Time Fades Away

dimanche 18 novembre 2007

When it's good sure is good

La salle s'est levée comme un seul homme. Nous étions assis jusqu'alors, chose plutôt rare pour un concert, et depuis une bonne heure et demi, nous encaissions. Et alors qu'il quittait la scène, nous applaudissions à tout rompre, biens décidés à ne pas en rester là. Nous étions assis, tout comme lui, tout comme ses deux guitaristes, son batteur. Seuls son bassiste et sa violoniste ont joué debout. La formation était déployée en arc de cercle, et il était côté cour. Puis il est revenu, chaleureusement rappelé, nous nous sommes rassis. Lui l'était toujours, assis, engoncé, tout voûté dans son fauteuil roulant, la guitare en bandoulière non pas avec une sangle, mais un simple bout de corde. Il avait un bonnet vissé sur la tête qui surlignait ses paupières gonflées, ses yeux bridés par quelque probable artifice. L'homme ne tient pas en place, gigote sans cesse, a du mal à contrôler certains gestes de son bras gauche, il doit souffrir. Il tient son plectre entre le pouce et l'index de sa main droite, ses autres doigts sont morts. Cela n'affecte en rien la musique qui sort du pincement des cordes de nylon.

Le groupe, la bande du Thee Silver Mt. Zion, a mis en place les instruments. Lui est arrivé, sur la pointe des pieds, si j'ose dire, préparer son coin et dès que tout le monde était prêt, les lumières se sont éteintes. Ça a commencé doucement puis la tension est montée crescendo au fil des titres. Le dernier album North Star Deserter y est passé tout entier. Cela faisait longtemps que je n'avais ressenti quelque chose d'aussi intense, ni pareille émotion lors d'une prestation scénique, le frisson me parcourant régulièrement les bras puis le dos, les coups portés sur la grosse caisse me résonnant dans le corps tout entier, la respiration profonde parce que coupée, vidé, comme si, bien qu'assis, j'avais couru dix kilomètres.
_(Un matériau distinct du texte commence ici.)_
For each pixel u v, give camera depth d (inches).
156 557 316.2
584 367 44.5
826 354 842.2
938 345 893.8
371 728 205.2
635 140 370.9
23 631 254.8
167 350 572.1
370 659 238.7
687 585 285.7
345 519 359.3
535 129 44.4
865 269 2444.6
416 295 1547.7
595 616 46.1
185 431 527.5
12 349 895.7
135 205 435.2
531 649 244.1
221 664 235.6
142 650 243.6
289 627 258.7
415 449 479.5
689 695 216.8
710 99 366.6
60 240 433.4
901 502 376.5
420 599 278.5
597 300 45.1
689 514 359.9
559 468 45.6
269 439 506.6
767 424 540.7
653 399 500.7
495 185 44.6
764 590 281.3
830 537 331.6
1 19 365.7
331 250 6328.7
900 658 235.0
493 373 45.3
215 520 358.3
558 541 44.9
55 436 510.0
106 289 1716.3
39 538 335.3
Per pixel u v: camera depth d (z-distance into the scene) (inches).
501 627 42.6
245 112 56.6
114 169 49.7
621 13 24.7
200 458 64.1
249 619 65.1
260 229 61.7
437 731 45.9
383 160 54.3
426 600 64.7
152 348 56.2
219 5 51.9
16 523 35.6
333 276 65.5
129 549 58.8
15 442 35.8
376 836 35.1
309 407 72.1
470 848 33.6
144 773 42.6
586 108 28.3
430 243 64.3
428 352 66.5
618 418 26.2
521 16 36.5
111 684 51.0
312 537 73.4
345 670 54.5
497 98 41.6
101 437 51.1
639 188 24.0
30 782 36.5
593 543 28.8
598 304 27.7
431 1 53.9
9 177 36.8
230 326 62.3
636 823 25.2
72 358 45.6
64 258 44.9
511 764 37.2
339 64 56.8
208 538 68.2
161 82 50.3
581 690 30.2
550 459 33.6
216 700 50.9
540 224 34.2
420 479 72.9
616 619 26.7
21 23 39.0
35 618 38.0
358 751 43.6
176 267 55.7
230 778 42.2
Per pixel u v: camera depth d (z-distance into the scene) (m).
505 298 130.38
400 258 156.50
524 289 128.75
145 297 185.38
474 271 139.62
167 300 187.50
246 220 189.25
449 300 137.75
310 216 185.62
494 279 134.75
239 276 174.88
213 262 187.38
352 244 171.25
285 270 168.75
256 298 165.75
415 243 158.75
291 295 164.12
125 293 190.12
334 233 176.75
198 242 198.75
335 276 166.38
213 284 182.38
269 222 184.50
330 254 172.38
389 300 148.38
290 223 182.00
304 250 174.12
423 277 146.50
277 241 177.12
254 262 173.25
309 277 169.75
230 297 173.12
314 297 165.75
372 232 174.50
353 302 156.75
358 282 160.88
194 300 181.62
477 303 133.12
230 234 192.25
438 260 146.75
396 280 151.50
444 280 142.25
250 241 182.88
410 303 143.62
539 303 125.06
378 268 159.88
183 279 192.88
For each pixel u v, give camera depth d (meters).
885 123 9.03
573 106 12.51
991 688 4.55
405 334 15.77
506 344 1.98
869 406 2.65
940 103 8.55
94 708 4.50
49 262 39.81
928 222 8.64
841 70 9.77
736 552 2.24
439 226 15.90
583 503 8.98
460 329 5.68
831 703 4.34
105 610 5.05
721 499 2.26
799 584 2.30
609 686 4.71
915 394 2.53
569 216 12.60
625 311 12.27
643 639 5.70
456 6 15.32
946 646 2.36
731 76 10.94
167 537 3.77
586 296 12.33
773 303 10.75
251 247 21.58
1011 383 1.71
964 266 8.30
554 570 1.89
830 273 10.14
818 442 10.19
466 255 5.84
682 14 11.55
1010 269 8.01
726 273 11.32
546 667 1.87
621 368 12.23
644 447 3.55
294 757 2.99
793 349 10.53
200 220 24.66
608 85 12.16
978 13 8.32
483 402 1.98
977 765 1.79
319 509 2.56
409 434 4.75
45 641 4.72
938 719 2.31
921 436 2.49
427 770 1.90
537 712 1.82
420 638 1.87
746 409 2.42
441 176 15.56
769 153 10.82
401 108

Nous debout à la fin, lui assis à nous saluer, d'un mouvement de la tête, visiblement satisfait de ce qu'il nous avait donné et de ce qu'on lui procurait en retour à cet instant. Il s'est passé quelques chose, un fluide magique entre le groupe, une alchimie parfaite, une osmose totale entre la scène et nous spectateurs. Vic Chesnutt se produisait à La Cigale, ce 13 novembre. C'est Ruby Tuesday, classique stonien, qui a conclu le set, précédé d'Over dont quelques mots résument bien ce qui s'est passé:

"When it's good sure is good
Yes and when it's good it's great
When it's great it's oh so wonderful
But when it ain't it ain't."


Un extrait, dix jours plus tôt à Munich.

Après ces quelques heures hors du temps, la vie continuait au dehors. Le froid commençait à gagner le boulevard Rochechouart et les rues de Pigalle illiminées de leurs néons chamarrés. Les trains avaient cessé de circuler. Je passerai sous silence la première partie, aussi prestigieuse fût elle prestigieuse, Okkervil River, qui a pourtant livré un prestation honnête, épaulés d'un fan-club enthousiaste, mais bien terne et fade à côté de ce qui a suivi.

5 commentaires:

Anonyme a dit…

Donc en fait j'aurai dû venir quoi en gros...

Solitary Man a dit…

Ben, en gros, je crois...
A vrai dire quand j'ai pris le billet, je n'attendais pas trop grand chose. A part que je n'avais pas Vic Chesnutt à mon tableau de chasse. Et les chansons de North Star Deserter ont pris leur relief, sur scène, ce soir là.
Je le reécoute depuis d'une autre façon.

Noboru Wataya a dit…

moi j'ai à peine écouté Chestnutt. un ou deux albums. mais j'ai beaucoup chanté Guilty by association, qui me paralysait.
welcomome poulette!

Solitary Man a dit…

Nob Wat>
"Paralysait"
Tu as trouvé ,humm, le mot juste.

Noboru Wataya a dit…

oups. ouais. stait un peu infortuné ce choix de mots.